● Extracted data entries:

* * * * * * * * *

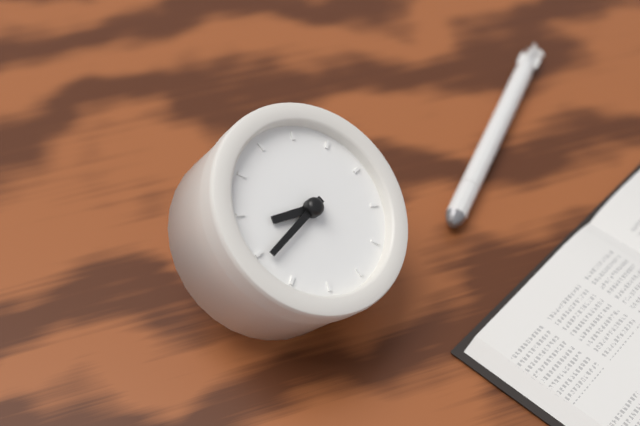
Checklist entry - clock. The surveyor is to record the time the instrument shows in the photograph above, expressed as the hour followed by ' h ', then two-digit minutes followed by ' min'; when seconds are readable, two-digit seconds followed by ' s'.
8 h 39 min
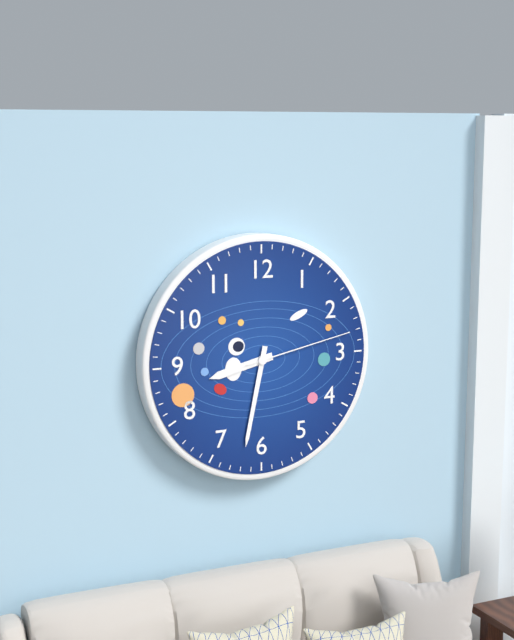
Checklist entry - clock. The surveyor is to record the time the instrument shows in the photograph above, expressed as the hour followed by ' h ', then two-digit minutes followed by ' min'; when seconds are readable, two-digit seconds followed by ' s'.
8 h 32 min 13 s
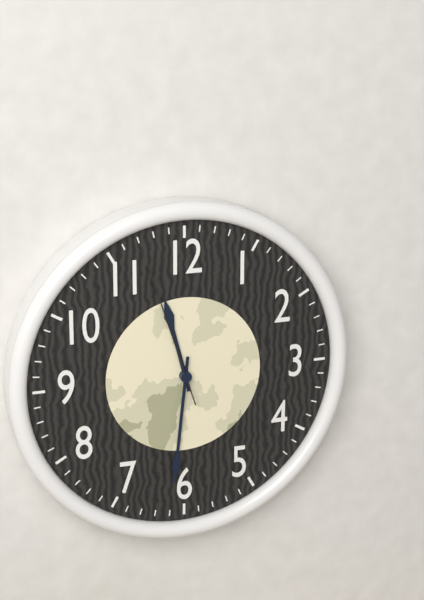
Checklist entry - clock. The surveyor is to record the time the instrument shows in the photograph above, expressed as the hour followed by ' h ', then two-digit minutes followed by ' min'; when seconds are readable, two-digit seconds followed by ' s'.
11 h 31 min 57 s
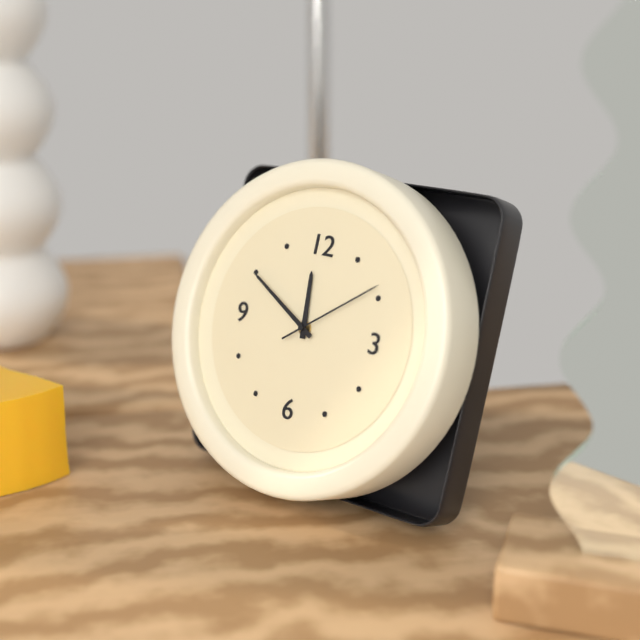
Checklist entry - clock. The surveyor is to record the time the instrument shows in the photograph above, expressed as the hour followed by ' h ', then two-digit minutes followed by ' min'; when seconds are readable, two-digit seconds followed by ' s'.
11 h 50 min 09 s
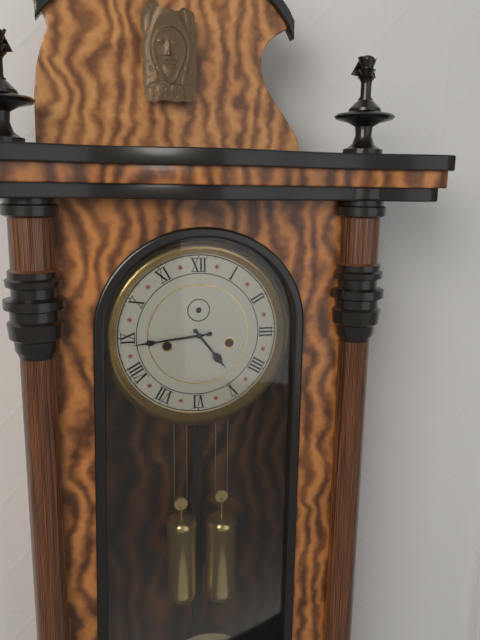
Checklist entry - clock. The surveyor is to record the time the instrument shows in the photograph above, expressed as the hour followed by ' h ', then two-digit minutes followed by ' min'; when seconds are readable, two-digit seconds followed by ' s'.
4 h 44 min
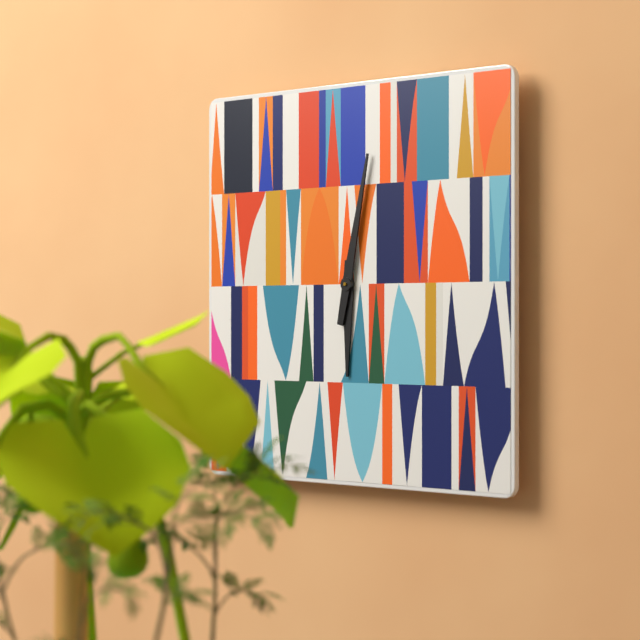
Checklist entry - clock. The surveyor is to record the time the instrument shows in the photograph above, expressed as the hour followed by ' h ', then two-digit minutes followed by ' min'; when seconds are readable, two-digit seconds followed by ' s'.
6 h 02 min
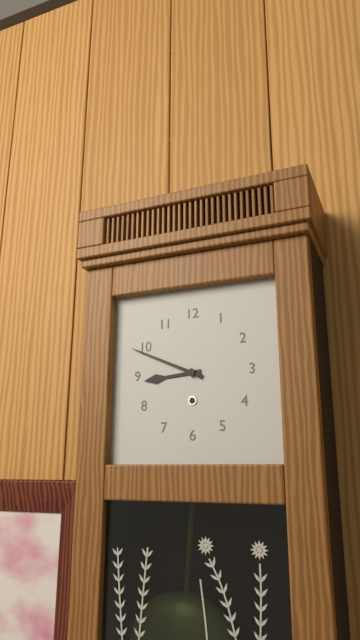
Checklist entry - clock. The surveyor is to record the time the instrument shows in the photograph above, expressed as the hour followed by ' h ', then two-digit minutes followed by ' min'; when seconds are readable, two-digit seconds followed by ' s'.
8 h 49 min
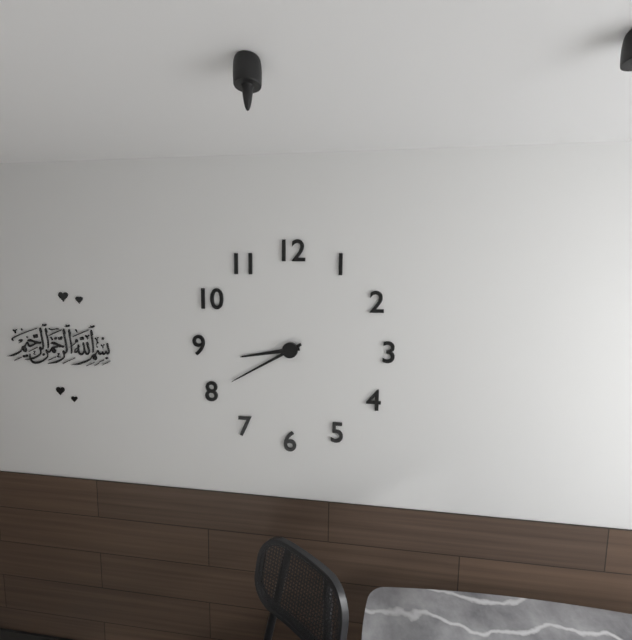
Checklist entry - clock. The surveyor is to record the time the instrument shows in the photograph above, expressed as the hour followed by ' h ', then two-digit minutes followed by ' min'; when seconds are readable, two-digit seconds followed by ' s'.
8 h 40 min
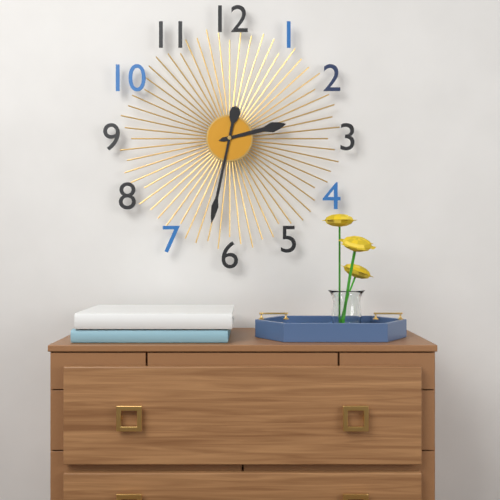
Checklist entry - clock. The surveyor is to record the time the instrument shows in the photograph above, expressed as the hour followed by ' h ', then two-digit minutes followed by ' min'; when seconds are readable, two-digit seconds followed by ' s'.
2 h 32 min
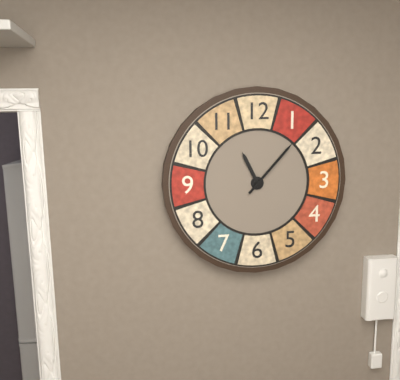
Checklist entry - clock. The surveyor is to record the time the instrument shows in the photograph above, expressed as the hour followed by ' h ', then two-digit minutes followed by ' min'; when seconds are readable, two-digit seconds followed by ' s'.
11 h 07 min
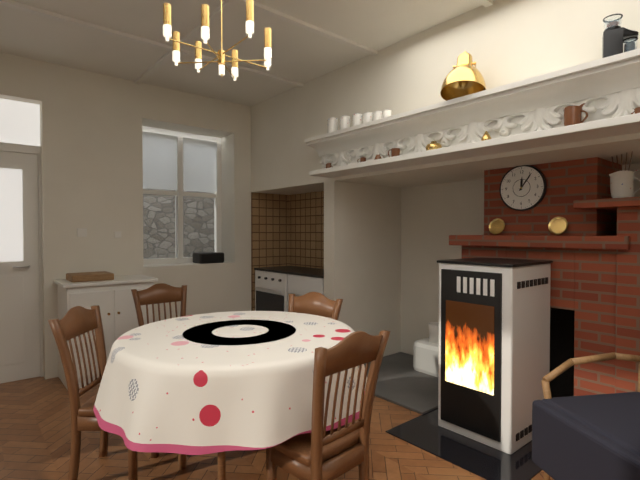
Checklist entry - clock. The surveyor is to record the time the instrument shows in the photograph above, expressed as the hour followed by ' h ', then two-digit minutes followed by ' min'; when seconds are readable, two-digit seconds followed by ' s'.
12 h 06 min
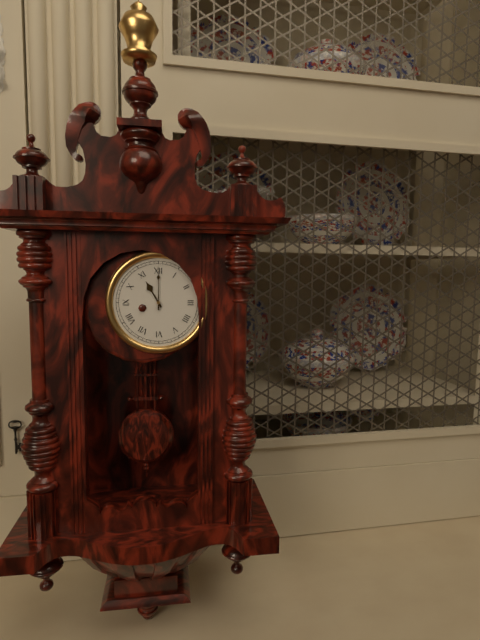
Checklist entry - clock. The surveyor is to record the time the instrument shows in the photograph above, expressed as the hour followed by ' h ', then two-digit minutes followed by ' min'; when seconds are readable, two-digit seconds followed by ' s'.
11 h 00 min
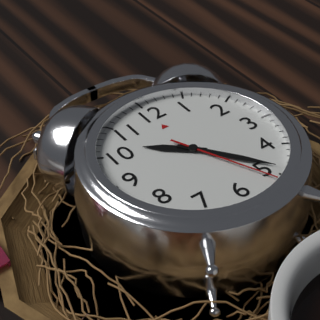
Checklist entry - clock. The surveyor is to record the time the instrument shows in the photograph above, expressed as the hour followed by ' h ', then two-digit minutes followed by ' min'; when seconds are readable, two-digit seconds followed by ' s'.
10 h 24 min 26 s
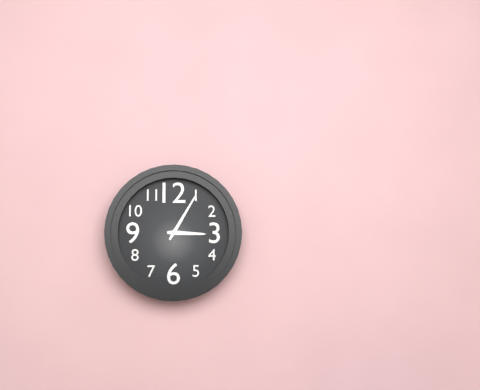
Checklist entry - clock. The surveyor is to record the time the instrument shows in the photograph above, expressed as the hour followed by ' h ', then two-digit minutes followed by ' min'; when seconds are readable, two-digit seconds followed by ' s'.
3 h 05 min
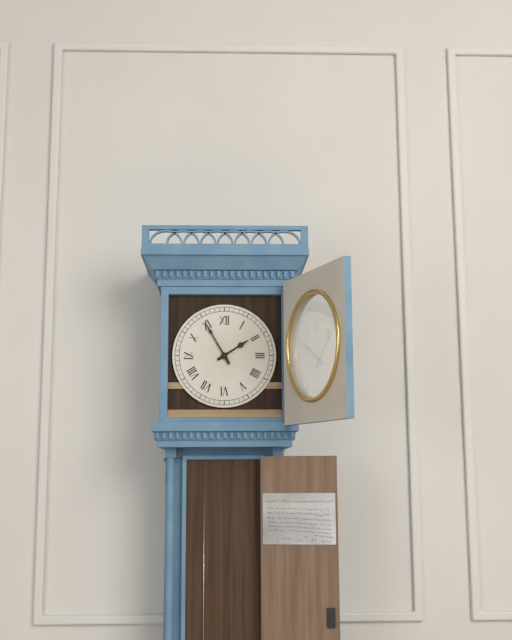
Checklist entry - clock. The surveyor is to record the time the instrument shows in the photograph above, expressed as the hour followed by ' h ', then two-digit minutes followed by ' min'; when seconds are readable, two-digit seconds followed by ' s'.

* * * * * * * * *

● WHAT YOU NEED TO DO: Reproduce the records above word for word, from the start of the records through the line containing "11 h 31 min 57 s". Omit the pictures from your answer.

● REPLY TO THE TASK:
Checklist entry - clock. The surveyor is to record the time the instrument shows in the photograph above, expressed as the hour followed by ' h ', then two-digit minutes followed by ' min'; when seconds are readable, two-digit seconds followed by ' s'.
8 h 39 min
Checklist entry - clock. The surveyor is to record the time the instrument shows in the photograph above, expressed as the hour followed by ' h ', then two-digit minutes followed by ' min'; when seconds are readable, two-digit seconds followed by ' s'.
8 h 32 min 13 s
Checklist entry - clock. The surveyor is to record the time the instrument shows in the photograph above, expressed as the hour followed by ' h ', then two-digit minutes followed by ' min'; when seconds are readable, two-digit seconds followed by ' s'.
11 h 31 min 57 s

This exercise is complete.